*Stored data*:
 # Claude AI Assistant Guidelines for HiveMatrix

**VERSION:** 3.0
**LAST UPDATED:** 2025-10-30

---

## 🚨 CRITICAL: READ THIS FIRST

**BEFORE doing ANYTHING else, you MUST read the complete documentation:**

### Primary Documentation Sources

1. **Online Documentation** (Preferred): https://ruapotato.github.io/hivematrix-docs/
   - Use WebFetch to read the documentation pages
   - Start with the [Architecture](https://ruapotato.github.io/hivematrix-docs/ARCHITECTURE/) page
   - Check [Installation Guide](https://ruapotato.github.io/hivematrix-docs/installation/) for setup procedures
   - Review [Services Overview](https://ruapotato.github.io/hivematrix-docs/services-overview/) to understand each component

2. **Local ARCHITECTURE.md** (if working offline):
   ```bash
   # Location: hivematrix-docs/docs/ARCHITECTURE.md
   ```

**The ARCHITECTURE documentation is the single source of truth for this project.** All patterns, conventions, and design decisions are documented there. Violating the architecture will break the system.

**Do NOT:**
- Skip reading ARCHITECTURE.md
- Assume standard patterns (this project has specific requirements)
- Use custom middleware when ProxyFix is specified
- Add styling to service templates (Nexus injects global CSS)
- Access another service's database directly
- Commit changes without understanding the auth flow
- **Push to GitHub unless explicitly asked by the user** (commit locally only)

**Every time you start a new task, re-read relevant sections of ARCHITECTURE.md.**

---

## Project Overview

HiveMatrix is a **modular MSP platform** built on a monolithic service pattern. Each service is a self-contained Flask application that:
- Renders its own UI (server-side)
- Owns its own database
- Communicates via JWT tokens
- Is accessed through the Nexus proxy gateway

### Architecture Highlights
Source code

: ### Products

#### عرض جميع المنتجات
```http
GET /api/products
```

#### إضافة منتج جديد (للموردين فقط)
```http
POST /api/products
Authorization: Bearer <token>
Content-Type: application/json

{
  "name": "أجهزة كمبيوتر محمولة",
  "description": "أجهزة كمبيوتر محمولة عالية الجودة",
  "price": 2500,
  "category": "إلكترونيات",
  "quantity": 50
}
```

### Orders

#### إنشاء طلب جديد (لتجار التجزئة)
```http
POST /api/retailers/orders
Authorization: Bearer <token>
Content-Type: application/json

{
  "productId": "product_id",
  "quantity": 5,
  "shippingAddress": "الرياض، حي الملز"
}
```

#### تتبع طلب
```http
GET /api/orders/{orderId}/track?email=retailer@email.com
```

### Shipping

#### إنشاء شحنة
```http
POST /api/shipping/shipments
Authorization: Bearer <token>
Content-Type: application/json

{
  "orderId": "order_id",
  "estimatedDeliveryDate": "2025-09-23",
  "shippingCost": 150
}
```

*WHAT NEEDS TO BE DONE*: Repeat, word for word, all the lines above.

*OUTPUT FOR THIS TASK*:
 # Claude AI Assistant Guidelines for HiveMatrix

**VERSION:** 3.0
**LAST UPDATED:** 2025-10-30

---

## 🚨 CRITICAL: READ THIS FIRST

**BEFORE doing ANYTHING else, you MUST read the complete documentation:**

### Primary Documentation Sources

1. **Online Documentation** (Preferred): https://ruapotato.github.io/hivematrix-docs/
   - Use WebFetch to read the documentation pages
   - Start with the [Architecture](https://ruapotato.github.io/hivematrix-docs/ARCHITECTURE/) page
   - Check [Installation Guide](https://ruapotato.github.io/hivematrix-docs/installation/) for setup procedures
   - Review [Services Overview](https://ruapotato.github.io/hivematrix-docs/services-overview/) to understand each component

2. **Local ARCHITECTURE.md** (if working offline):
   ```bash
   # Location: hivematrix-docs/docs/ARCHITECTURE.md
   ```

**The ARCHITECTURE documentation is the single source of truth for this project.** All patterns, conventions, and design decisions are documented there. Violating the architecture will break the system.

**Do NOT:**
- Skip reading ARCHITECTURE.md
- Assume standard patterns (this project has specific requirements)
- Use custom middleware when ProxyFix is specified
- Add styling to service templates (Nexus injects global CSS)
- Access another service's database directly
- Commit changes without understanding the auth flow
- **Push to GitHub unless explicitly asked by the user** (commit locally only)

**Every time you start a new task, re-read relevant sections of ARCHITECTURE.md.**

---

## Project Overview

HiveMatrix is a **modular MSP platform** built on a monolithic service pattern. Each service is a self-contained Flask application that:
- Renders its own UI (server-side)
- Owns its own database
- Communicates via JWT tokens
- Is accessed through the Nexus proxy gateway

### Architecture Highlights
Source code

: ### Products

#### عرض جميع المنتجات
```http
GET /api/products
```

#### إضافة منتج جديد (للموردين فقط)
```http
POST /api/products
Authorization: Bearer <token>
Content-Type: application/json

{
  "name": "أجهزة كمبيوتر محمولة",
  "description": "أجهزة كمبيوتر محمولة عالية الجودة",
  "price": 2500,
  "category": "إلكترونيات",
  "quantity": 50
}
```

### Orders

#### إنشاء طلب جديد (لتجار التجزئة)
```http
POST /api/retailers/orders
Authorization: Bearer <token>
Content-Type: application/json

{
  "productId": "product_id",
  "quantity": 5,
  "shippingAddress": "الرياض، حي الملز"
}
```

#### تتبع طلب
```http
GET /api/orders/{orderId}/track?email=retailer@email.com
```

### Shipping

#### إنشاء شحنة
```http
POST /api/shipping/shipments
Authorization: Bearer <token>
Content-Type: application/json

{
  "orderId": "order_id",
  "estimatedDeliveryDate": "2025-09-23",
  "shippingCost": 150
}
```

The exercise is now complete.